Dosya kapsamı, deliller, taraf iddia ve savunmaları, bildirilen internet adresleri ve görseller değerlendirilmek suretiyle, dava dilekçesinde belirtilen “…” ve “….” tescilsiz elbise tasarımlarının ilk defa Türkiye’de davacı tarafça kamuya sunulup sunulmadığı, sunulduysa ne zaman sunulduğu, davacının tescilsiz tasarım korumasından yararlanmasının mümkün olup olmadığı, davacının tasarımlardan doğan davacı haklarına tecavüzünün olup olmadığı, maddi ve manevi tazminat koşullarının oluşup oluşmadığı ve miktarına ilişkin dosyada bilirkişi incelemesi yaptırılmasına karar verilmiş olup, dosyanın tevdi olunduğu bilirkişi heyeti hazırlamış oldukları 28/09/2022 havale tarihli raporda sonuç olarak, davacı firmaya ait @…. isimli …. hesabından yapılan
https://www… adresli 22 Haziran 2022 tarihli paylaşım ile dava
dilekçesinde davalı kullanımına delil olarak sunulan …. isimli alışveriş sitesinin
https://.. com/….. linkindeki dava dışı …. isimli firmaya davalı tarafından satıldığı belirtilen
modeller karşılaştırıldığında; işbu tasarımlarının bilgilenmiş kullanıcı üzerinde bıraktığı genel izlenim
açısından aynı olduğu, davalı tarafından ortalama algıdaki tüketici kitlesince iltibasa yol açacak
şekilde davacı tescilsiz tasarım görsellerinin aynısının üretilmesi ile piyasaya sunulduğu,
davacı firmaya ait “….” kullanıcı adlı …. sosyal medya hesabından yapılan https://www…..com/… adresli 18.04.2020 tarihli paylaşılan görseller ile davalı firmaya ait https://www…..com/.. adresli “….” isimli …

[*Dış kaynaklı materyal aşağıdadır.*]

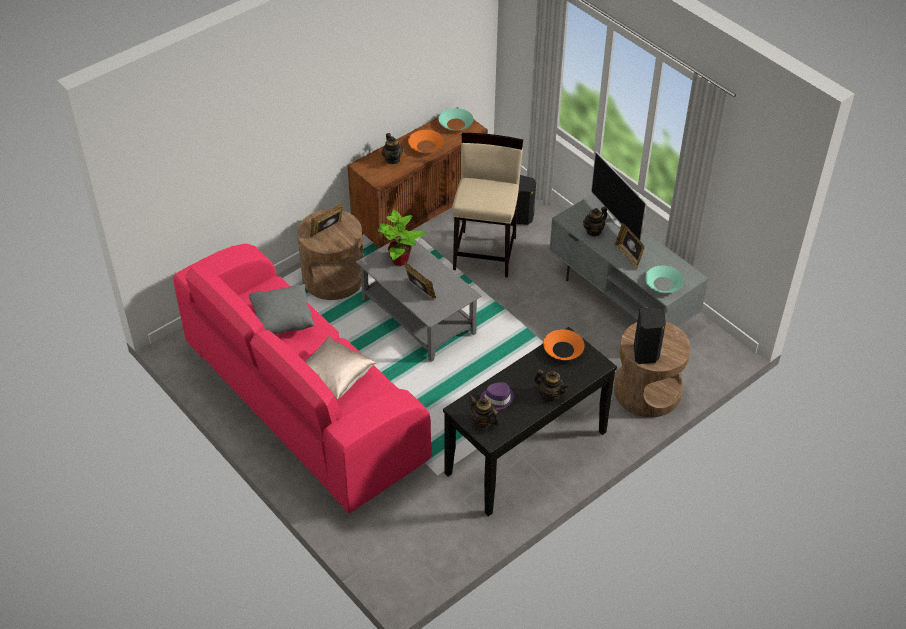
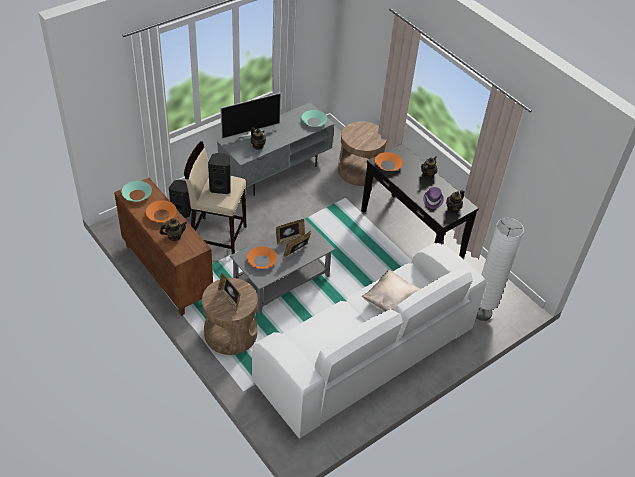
camera: 90 degrees left, 0 degrees up
pink sofa [173,243,431,513] -> white sofa [252,243,486,439]
grey pillow [249,284,315,334] -> none
potted plant [376,209,427,266] -> orange bowl [247,246,277,269]
picture frame [615,223,645,270] -> picture frame moved to [276,219,305,246]
black speaker [634,307,666,364] -> black speaker moved to [208,153,231,194]
none -> white floor lamp [476,218,524,321]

hesabı tarafından yüklenen 4 Haziran 2021 tarihli görseldeki model karşılaştırıldığında; işbu
tasarımlarının bilgilenmiş kullanıcı üzerinde bıraktığı genel izlenim açısından aynı olduğu, davalı
tarafından ortalama algıdaki tüketici kitlesince iltibasa yol açacak şekilde davacı tescilsiz tasarım
görsellerinin aynısının üretilmesi ile piyasaya sunulduğu,
davacı firmaya ait @… isimli …. hesabından yapılan
https://www…..com/… adresli 22 Haziran 2022 tarihli paylaşım ve
https://www….com/…. adresli 18.04.2020 tarihli paylaşım ile, davalı tarafından işbu dava konusu modelin davacıdan önce başka firmalar tarafından kullanıldığı iddiasında yer alan
https://www…..com…. adresli ve 8 Mart 2019 tarihli “…” isimli
… sosyal medya hesabında paylaşılan model, https://www….com/…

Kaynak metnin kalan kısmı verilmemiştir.